April 6, 2017. By Mark Barry:
After hitting $26/barrel last February, the price of oil has recovered, with WTI Crude trading near $51/barrel as of this writing. However, energy markets have seen some volatility in 2017 thus far, and it seems appropriate to briefly take stock of where things stand.
As you may be aware, the rapid increase in US oil and natural gas production from shale formations over the last several years has dramatically changed the dynamics of the global energy markets. Previously, overall US production was in decline and OPEC viably controlled energy prices – this is no longer the case. While OPEC still exerts a large degree of influence over prices, they are challenged in that any action to curb supply will result in ceding market share to US producers, who have emerged as the swing producers in global energy markets.

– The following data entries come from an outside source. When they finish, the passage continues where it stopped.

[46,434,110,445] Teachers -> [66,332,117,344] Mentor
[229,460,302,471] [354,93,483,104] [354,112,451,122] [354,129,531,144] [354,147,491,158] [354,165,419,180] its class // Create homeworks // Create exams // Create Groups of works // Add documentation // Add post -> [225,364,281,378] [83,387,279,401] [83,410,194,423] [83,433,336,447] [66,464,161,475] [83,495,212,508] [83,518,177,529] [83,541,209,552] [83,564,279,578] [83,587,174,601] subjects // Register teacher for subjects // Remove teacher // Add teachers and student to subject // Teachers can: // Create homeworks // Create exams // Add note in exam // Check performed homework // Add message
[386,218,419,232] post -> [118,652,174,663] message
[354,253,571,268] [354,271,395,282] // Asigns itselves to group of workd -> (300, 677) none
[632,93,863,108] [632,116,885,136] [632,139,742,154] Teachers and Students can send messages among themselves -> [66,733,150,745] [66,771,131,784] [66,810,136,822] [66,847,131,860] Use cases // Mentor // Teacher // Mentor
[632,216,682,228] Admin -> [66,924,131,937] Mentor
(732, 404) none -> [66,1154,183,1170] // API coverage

Despite the OPEC agreement last November to cut oil production (which received much attention at the time), oil has had a rough start to 2017, with the price falling almost 10% at one point. A number of different factors weighed on prices, including:
- Concern over US inventory builds after government data showed a jump in domestic crude supplies
- An EIA (US Energy Information Administration) report in which they raised forecasts for US production growth
- Questions regarding the extent of compliance with respect to the OPEC production cut
- The likeliness Saudi Arabia would agree to extend OPEC production cuts into the second half of 2017
However, the end of the refinery maintenance season in the US, coupled with a reduction in oil imports should see some of the concerns over the increase in US supplies alleviate, as inventories draw down.
Lower Oil Imports, Rising Refinery Demand Likely to Draw Down US Inventories
(Source: Goldman Sachs Asset Management, Bloomberg. As of March 2017. Left chart is showing a five-week moving average.)

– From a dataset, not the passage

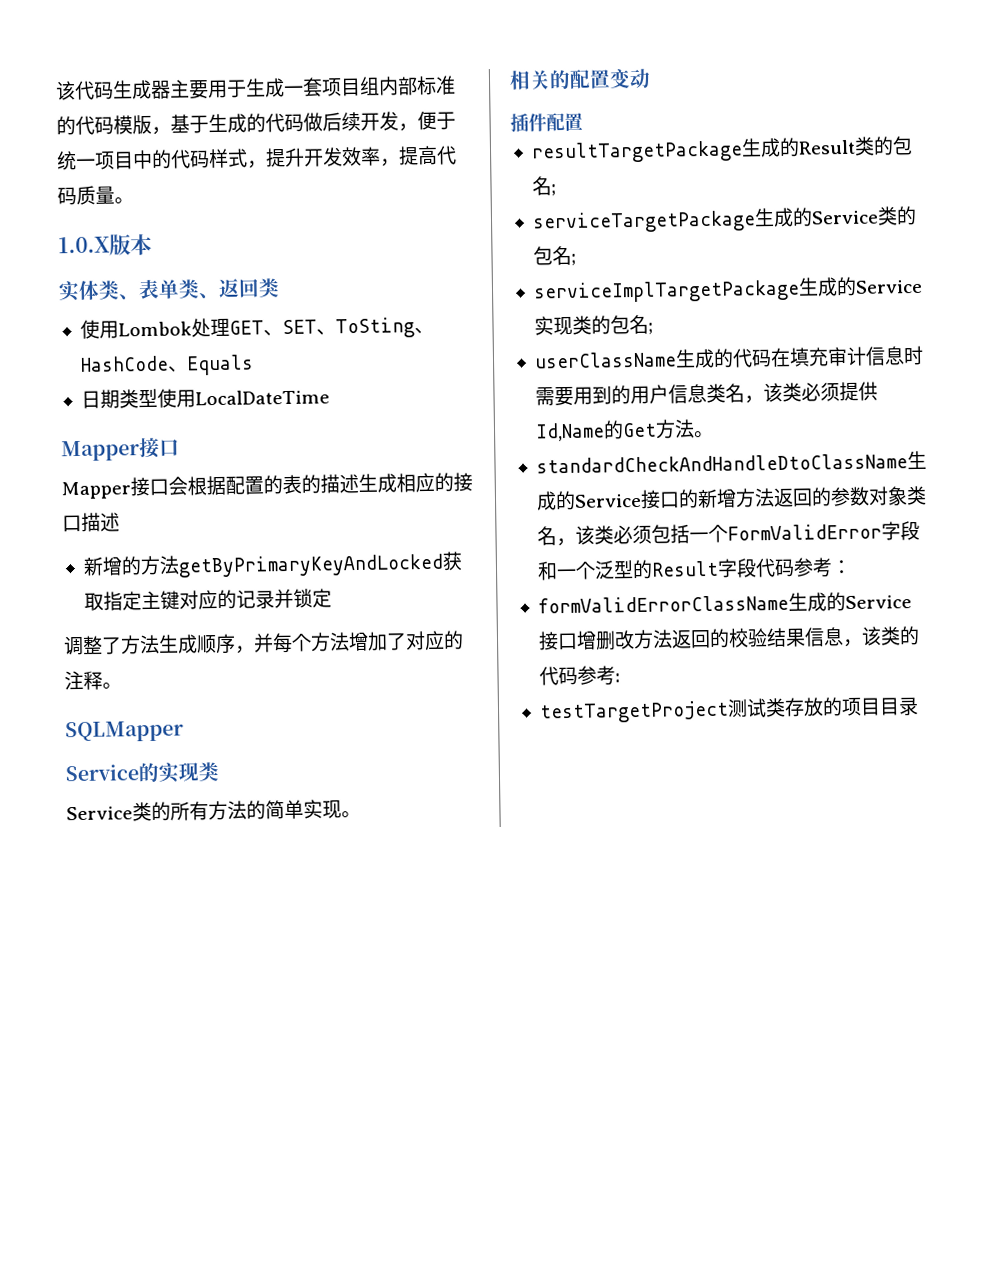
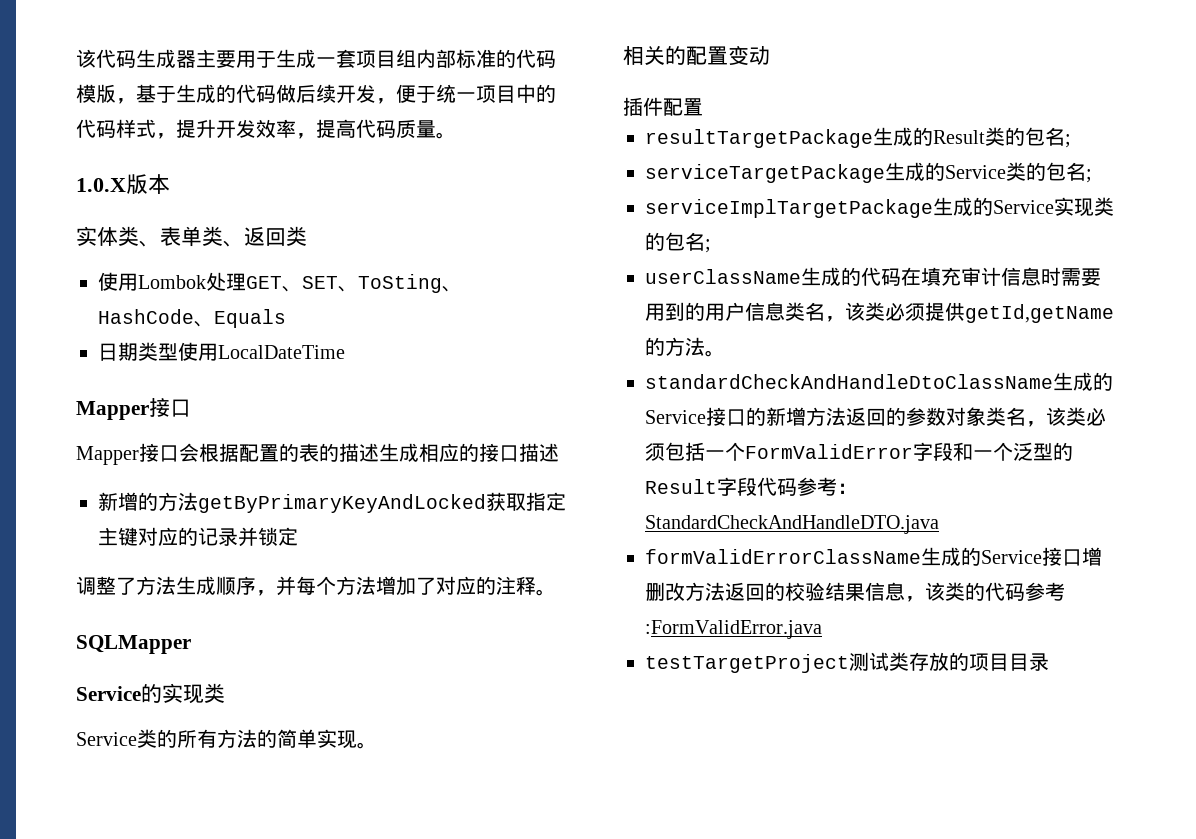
[534,420,657,442] Id,Name的Get -> [965,304,1114,323] [645,337,665,356] getId,getName的
(852, 567) none -> [645,515,939,534] StandardCheckAndHandleDTO.java
[614,673,620,683] : -> [645,620,822,639] :FormValidError.java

OPEC remains a wild card, but compliance was 94% in February per a recent committee meeting, which is positive given the extent of cheating during past production cuts. They also stated that they would evaluate the possibility for an extension of production cuts during their April meeting.

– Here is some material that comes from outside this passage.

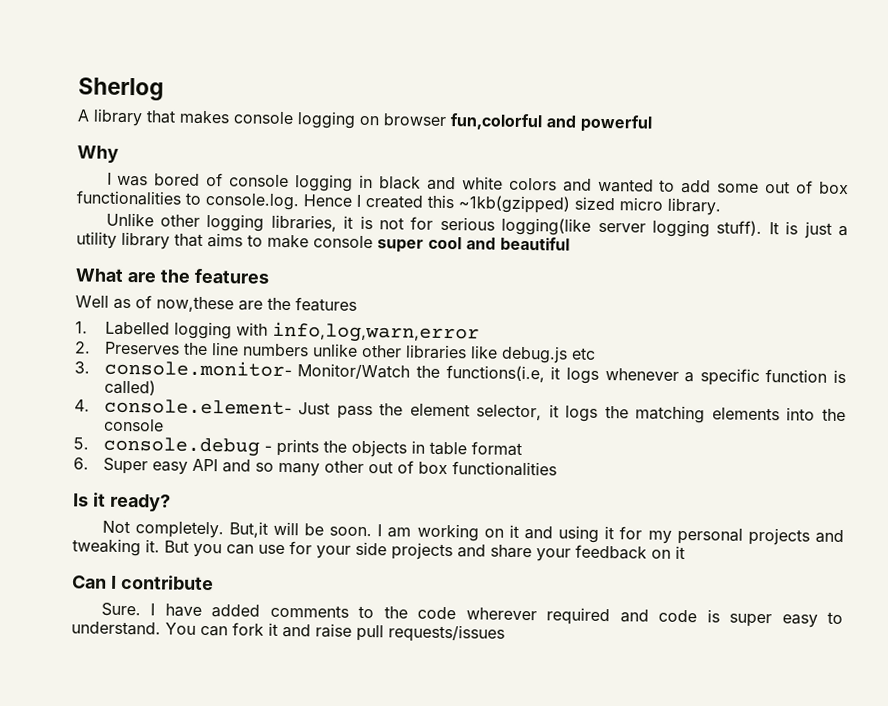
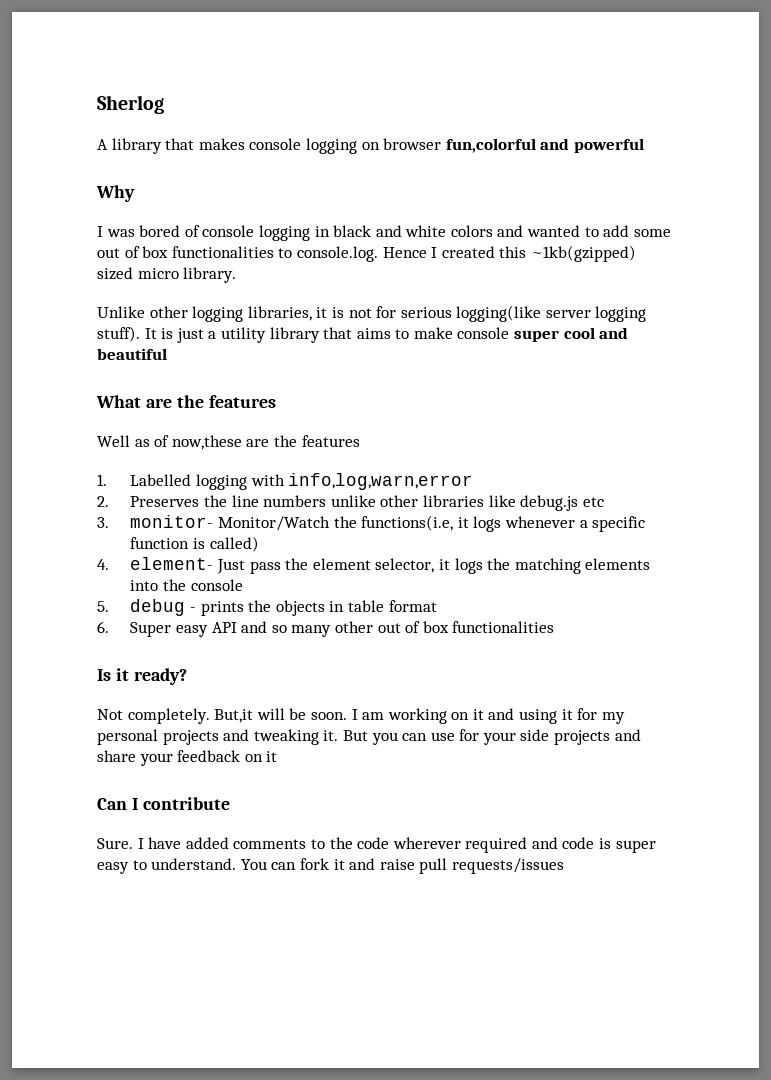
[103,359,292,378] console.monitor- -> [130,515,214,528] monitor-
[103,398,292,416] console.element- -> [130,557,214,570] element-
[102,436,260,457] console.debug -> [130,599,186,616] debug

While this would provide support for oil prices at their current levels, it is unlikely that prices move sharply higher in the foreseeable future, barring any major geopolitical events. The cost of shale production in the US has continued to come down as technology and efficiency improves, and it is very easy to bring a shale well online/offline as opposed to say a deep sea oil rig. Thus, while oil prices may trade in the $45 – $60 a barrel range, as the price increases above $50, supply (from US shale producers) will likely respond rapidly, which should limit any material upward price movement in 2017.